# 1. Example

Here is an example.

Automatic machine learning greatly facilitate applying machine learning: there is no need to select among algorithms, no need to tune hyperparameters, etc.

# 2. Hyperparameter Optimization

Let $\lambda$ be the hyperparameters of an ML algorithm $A$ with domain $\Lambda.$ Let $\mathcal{L}(A_\lambda, D_\mathrm{train}, D_\mathrm{valid})$ denotes the loss of $A,$ using hyperparameters $\lambda$ trained on $D_\mathrm{train}$ and evaluated on $D_\mathrm{valid}.$ The hyperparameter optimization problem is to find a hyperparameter configuration $\lambda^*$ that minimizes the loss $$\lambda^*=\arg\min_{\lambda\in\Lambda}\mathcal{L}(A_\lambda, D_\mathrm{train}, D_\mathrm{valid}).$$ There can be more than one $A$ then the loss is defined also over the choice among different algorithms. The problem is called combined algorithm selection and hyperparameter optimization (CASH).

## 2.1 Types of Hyperparameters

- Continuous: learning rate, etc.
- Integer: number of units, etc.
- Categorical: algorithm$\in\lbrace\mathrm{SVM,\ RF,\ NN}\rbrace$

## 2.2 Conditional Hyperparameters

Conditional hyperparameters $B$ are only active if other hyperparameters $A$ are set a certain way.

## 2.3 Bayesian Optimization (BO)

We can use gradient descent to minimize over parameters but $\mathcal{L}$ is not differentiable over hyperparameters.
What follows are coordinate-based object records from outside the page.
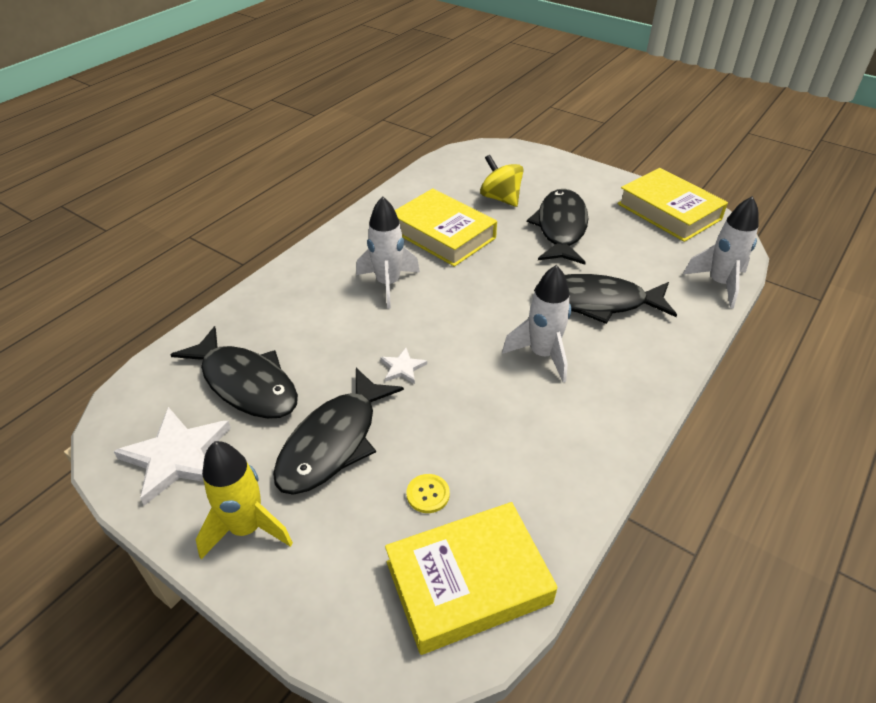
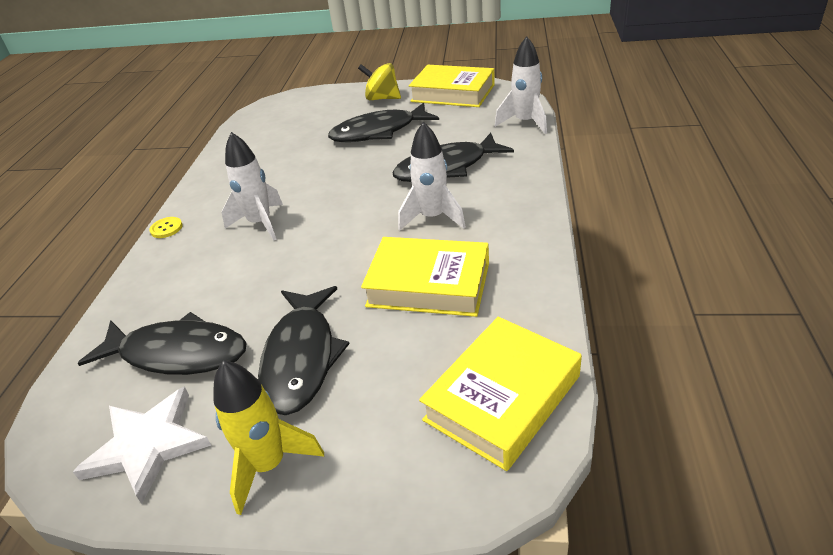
camera: 25 degrees left, 5 degrees down
(402, 368) = (322, 276): white star -> none
(428, 494) = (417, 354): yellow button -> yellow button (166, 228)
(443, 234) = (282, 171): yellow book -> yellow book (428, 284)
(500, 198) = (313, 130): yellow spinning top -> yellow spinning top (382, 98)
(561, 228) = (379, 132): black fish -> black fish turned 90 degrees counterclockwise

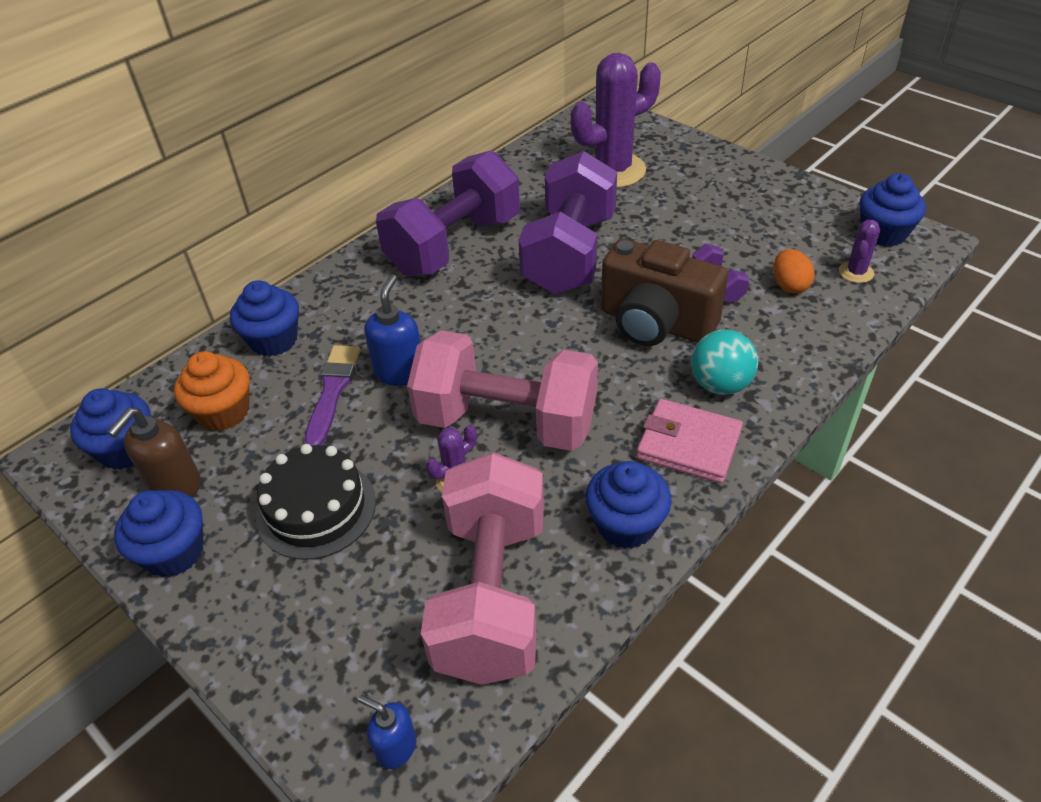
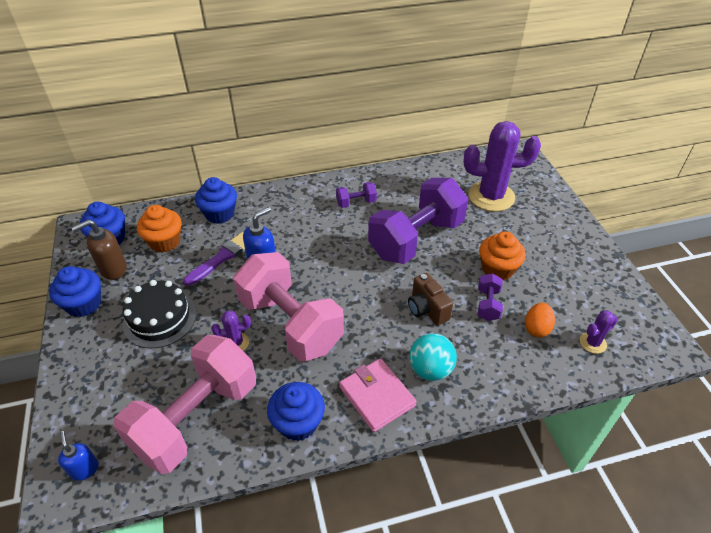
camera: 30 degrees right, 0 degrees up
(454, 245) = (356, 203): purple dumbbell -> purple dumbbell, size x0.42
(655, 323) = (427, 309): brown camera -> brown camera, size x0.57
(692, 244) = (497, 269): none -> orange cupcake
(883, 233) = (640, 325): blue cupcake -> none

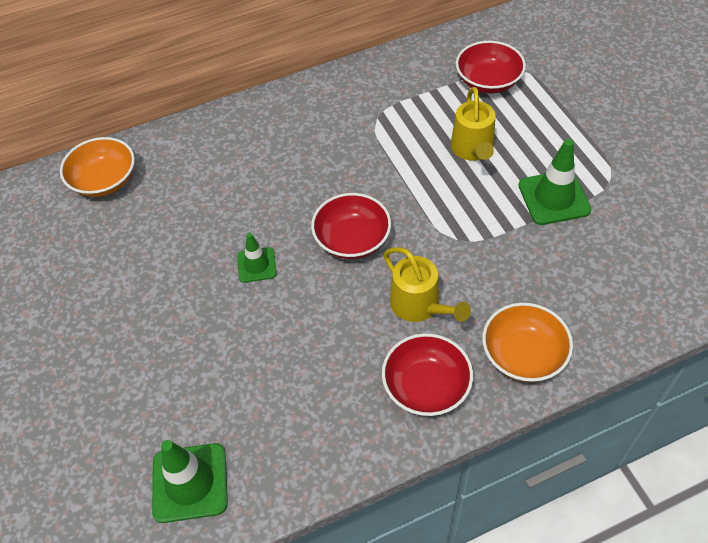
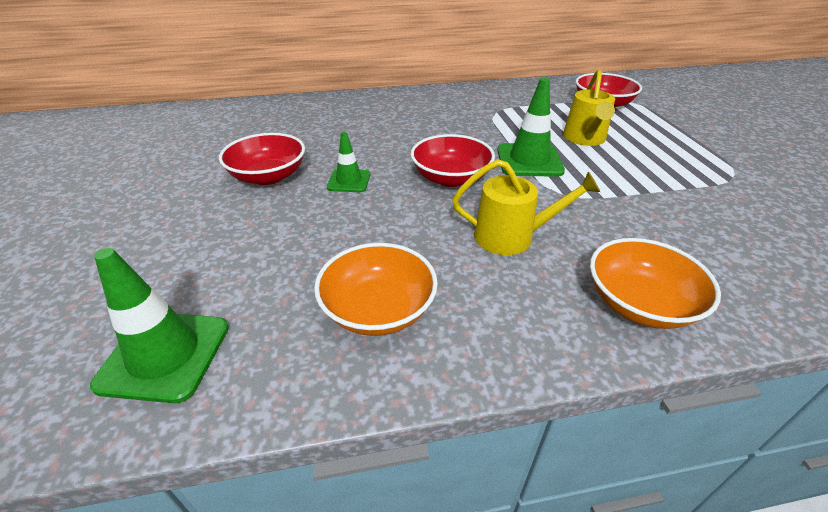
camera: 10 degrees right, 15 degrees down
(104, 181) = (247, 115): orange bowl -> orange bowl (378, 309)
(419, 305) = (511, 237): yellow watering can -> yellow watering can turned 60 degrees counterclockwise
(426, 386) = (505, 313): red bowl -> red bowl (268, 176)
(554, 198) = (671, 179): green traffic cone -> green traffic cone (529, 160)

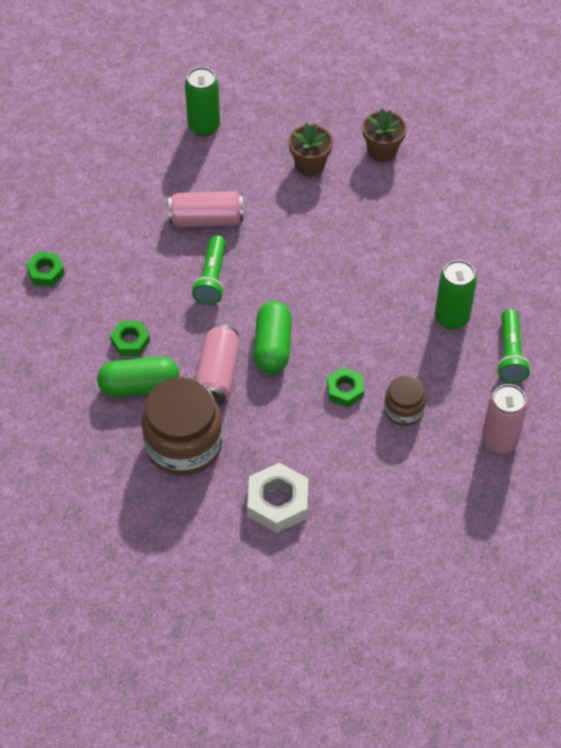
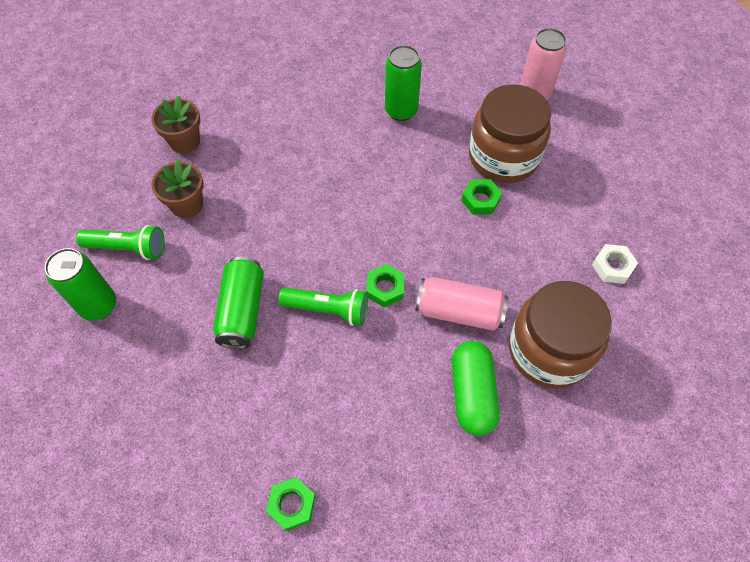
camera: 85 degrees left, 5 degrees up
(130, 341) = (409, 402): green nut -> green nut (385, 288)
(206, 219) = (242, 310): pink can -> green can
(272, 346) = (425, 257): green capsule -> none
(278, 502) = (612, 267): white nut -> white nut, size x0.61
(403, 410) = (503, 157): brown jar -> brown jar, size x1.90
(510, 354) = (444, 76): green flashlight -> green flashlight (128, 248)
Conventionally we use graduate student descent.

Now, we try to solve $\min\limits_\lambda\mathcal{L}(\lambda)$ without $\frac{\partial\mathcal{L}}{\partial\lambda}$ (since we cannot get and besides evaluate $\mathcal{L}(\lambda)$ is often expensive).

- Randomly pick some $\lambda_i$'s and evaluate corresponding $\mathcal{L}(\lambda_i).$
- Repeat until converged: (1) Fit a model $\mathcal{M}$ using $(\lambda_i, \mathcal{L}(\lambda_i))$'s; (2) Sample next $\lambda_i$'s based on $\mathcal{M}$ and calculate $\mathcal{L}(\lambda_i).$

Conventionally we use Gaussian process. But there is some challenges, for example, sometimes the noise is not Gaussian, GP cost is $O(N^3),$ etc.

Here are other methods: population-based methods (using a population of workers which collaborate and/or compete somehow, including genetic algorithms, particle swarm optimization) and multi-fidelity optimization (using cheap approximations of the blackbox).

However, they do not work well in high dimensionality and conditional hyperparameters. GP, GA, and PSO have their own hypermeters and there is no guarantee or evidence that they work in all cases. Besides, so far AutoML cannot learn features and give interpretation.